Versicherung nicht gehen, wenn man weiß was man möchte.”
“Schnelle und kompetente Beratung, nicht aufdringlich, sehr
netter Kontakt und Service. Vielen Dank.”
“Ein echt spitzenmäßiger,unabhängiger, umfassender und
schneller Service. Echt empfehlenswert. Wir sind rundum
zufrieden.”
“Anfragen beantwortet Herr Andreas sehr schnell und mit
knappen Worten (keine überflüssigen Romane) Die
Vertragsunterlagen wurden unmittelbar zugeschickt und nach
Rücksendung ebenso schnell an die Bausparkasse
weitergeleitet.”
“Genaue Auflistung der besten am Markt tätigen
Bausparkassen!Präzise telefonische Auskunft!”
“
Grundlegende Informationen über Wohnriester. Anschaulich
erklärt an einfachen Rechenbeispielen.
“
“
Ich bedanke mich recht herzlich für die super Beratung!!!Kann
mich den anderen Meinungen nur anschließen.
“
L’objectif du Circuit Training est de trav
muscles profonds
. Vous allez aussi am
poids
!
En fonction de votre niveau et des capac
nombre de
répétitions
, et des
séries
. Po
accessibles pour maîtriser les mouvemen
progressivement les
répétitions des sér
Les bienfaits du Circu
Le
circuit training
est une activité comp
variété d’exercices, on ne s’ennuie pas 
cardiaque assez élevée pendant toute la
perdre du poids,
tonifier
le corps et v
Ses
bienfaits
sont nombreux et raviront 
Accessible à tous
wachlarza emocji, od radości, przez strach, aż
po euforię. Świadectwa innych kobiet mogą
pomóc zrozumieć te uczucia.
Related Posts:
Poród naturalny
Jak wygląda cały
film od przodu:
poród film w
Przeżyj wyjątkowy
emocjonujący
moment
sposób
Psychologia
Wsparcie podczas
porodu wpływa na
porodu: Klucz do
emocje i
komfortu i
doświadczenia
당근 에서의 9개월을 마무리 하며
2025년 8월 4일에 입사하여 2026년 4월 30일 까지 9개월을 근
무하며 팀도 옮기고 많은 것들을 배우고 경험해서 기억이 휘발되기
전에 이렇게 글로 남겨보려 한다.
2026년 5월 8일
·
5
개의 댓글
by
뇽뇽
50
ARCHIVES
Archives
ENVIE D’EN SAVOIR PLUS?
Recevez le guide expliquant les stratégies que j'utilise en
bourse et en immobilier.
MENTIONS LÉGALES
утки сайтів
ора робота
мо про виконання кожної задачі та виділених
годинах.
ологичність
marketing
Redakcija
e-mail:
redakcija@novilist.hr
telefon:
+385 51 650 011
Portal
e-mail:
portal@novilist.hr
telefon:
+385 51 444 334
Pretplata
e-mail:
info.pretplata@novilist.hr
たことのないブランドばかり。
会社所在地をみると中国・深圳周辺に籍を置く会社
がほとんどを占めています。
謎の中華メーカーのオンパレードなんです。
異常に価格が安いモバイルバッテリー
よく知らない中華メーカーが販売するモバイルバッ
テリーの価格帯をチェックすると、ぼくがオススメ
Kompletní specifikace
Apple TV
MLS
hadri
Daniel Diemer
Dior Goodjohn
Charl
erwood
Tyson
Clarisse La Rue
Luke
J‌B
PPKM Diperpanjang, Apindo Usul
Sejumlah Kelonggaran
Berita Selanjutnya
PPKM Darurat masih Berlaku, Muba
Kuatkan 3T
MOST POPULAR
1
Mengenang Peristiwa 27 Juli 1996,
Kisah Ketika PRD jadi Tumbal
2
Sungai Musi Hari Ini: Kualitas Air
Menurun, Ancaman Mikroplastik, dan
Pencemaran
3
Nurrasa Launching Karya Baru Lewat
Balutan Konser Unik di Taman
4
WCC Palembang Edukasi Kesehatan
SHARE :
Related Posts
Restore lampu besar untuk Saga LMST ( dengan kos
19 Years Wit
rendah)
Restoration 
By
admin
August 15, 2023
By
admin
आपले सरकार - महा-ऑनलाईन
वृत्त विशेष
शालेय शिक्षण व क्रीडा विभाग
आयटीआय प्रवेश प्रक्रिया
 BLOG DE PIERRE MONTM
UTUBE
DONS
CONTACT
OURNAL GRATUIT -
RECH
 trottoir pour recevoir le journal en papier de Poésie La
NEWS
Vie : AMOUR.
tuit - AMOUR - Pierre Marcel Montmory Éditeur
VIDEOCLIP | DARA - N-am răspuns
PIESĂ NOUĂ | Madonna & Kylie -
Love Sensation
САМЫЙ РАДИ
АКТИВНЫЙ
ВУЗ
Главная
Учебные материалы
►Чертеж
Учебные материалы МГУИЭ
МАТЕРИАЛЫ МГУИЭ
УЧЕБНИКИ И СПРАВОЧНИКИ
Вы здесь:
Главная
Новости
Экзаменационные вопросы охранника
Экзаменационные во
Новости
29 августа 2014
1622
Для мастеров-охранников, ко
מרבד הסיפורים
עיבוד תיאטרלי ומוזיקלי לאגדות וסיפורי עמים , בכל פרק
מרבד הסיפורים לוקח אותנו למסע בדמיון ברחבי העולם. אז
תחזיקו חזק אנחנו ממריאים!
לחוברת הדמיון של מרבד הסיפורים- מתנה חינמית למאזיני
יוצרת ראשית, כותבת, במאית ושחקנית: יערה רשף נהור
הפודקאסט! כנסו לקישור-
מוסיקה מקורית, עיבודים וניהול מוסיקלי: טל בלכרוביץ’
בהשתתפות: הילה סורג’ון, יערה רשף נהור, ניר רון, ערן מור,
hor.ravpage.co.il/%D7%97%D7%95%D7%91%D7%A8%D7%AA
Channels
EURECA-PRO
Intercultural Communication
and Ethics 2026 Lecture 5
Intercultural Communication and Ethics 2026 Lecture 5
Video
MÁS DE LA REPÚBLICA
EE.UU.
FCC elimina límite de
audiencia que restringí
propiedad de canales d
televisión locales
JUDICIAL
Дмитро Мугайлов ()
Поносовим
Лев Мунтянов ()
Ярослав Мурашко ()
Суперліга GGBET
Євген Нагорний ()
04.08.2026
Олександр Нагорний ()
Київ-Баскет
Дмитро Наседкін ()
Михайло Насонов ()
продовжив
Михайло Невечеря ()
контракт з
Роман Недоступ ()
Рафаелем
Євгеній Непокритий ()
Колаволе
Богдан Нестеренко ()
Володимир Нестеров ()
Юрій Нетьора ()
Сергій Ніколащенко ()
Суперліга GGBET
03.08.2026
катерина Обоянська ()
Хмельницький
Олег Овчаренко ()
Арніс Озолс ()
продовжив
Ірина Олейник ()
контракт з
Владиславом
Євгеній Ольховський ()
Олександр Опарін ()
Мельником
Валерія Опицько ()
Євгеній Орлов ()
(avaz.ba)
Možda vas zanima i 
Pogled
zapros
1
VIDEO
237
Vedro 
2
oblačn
※
◆ **DIRECTIONS FOR THIS TASK**:
The number of lines in this listing that hold "נהור" is the only answer required.

◆ **RESPONSE TO THIS EXERCISE**:
2